First was around 2018, the latter was ~2016, although anyone who was familiar with machine learning knew models were not as capable as Musk was insisting they were, and that the hyperloop was a scam.
Before he went in for Trump he created an obviously fake, insanely expensive system that could never work in practice (Hyperloop) just to slow down California rail projects
Before he went in for Trump he was running a factory with an alarmingly high injury rate, where employees were regularly called the N-word, and union busting. People who liked him then weren't paying attention at all.
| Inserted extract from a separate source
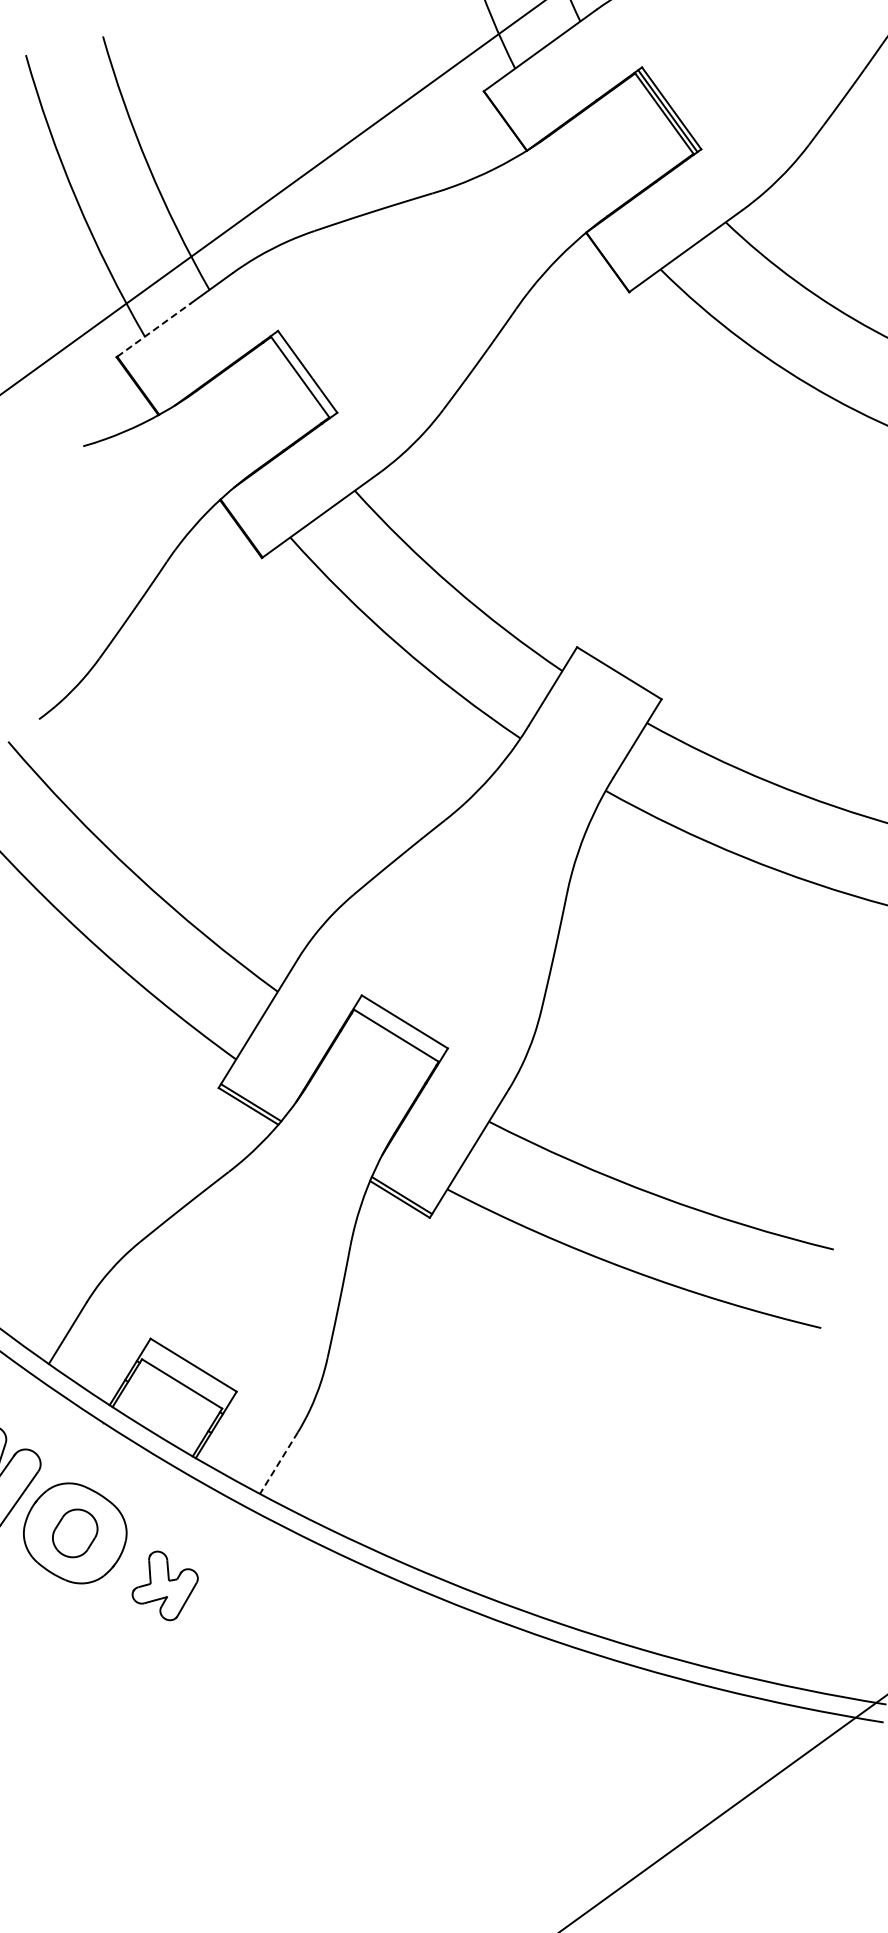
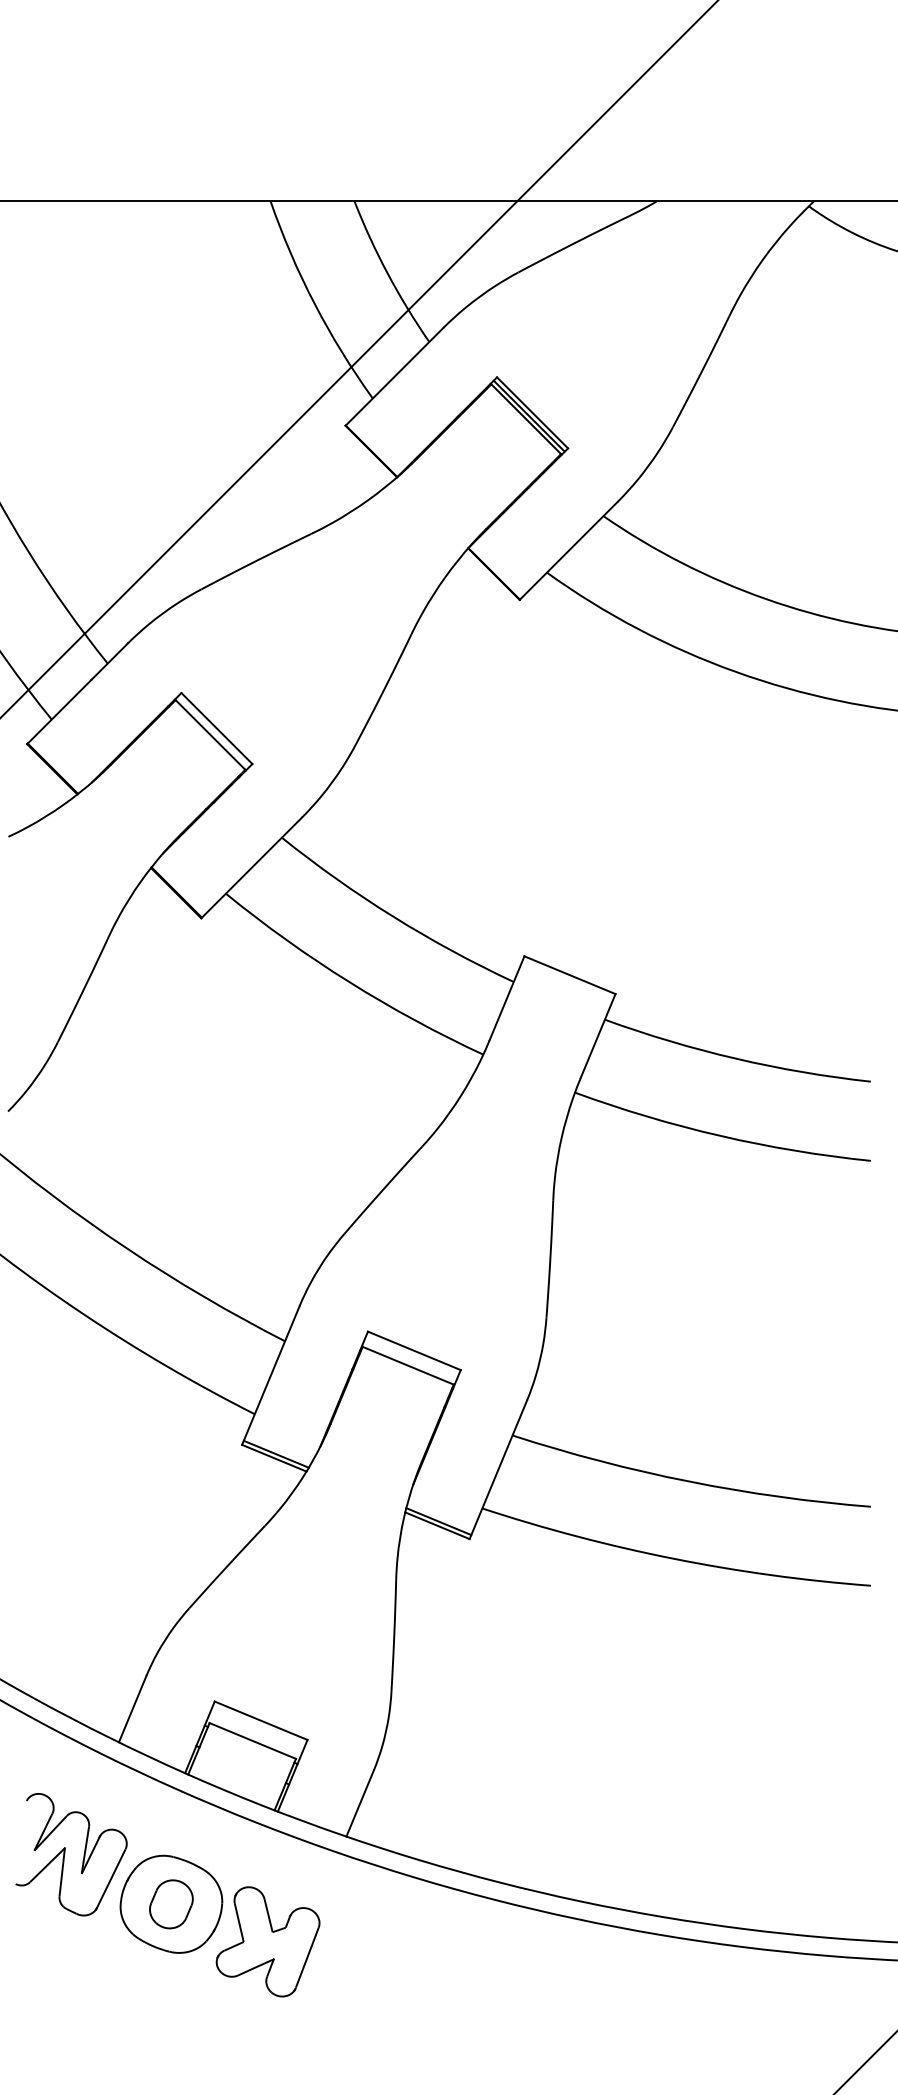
line: (154, 330) -> (60, 711), dashed -> solid
line: (279, 1463) -> (360, 1803), dashed -> solid
part: (164, 1585) -> (267, 1941), size x1.67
For what it's worth, I hated him well before he had anything to do with Trump. Most concretely when he called the cave diver a pedo for not wanting to use his stupid submarine, but I remember thinking that the Hyperloop thing he was proposing was pretty stupid too.
Oh, and when he lied about taking Tesla private so he could quickly boost the price of the stock. That sucks too. He's always sucked.
As solar and batteries become cheaper, eventually we can transition to most rural residences being entirely off the grid and self sufficient. This will also be cheaper and less resource intensive than maintaining the electric grid in those rural areas, let alone building it in the first place, and we can all stop paying hidden subsidies for those users.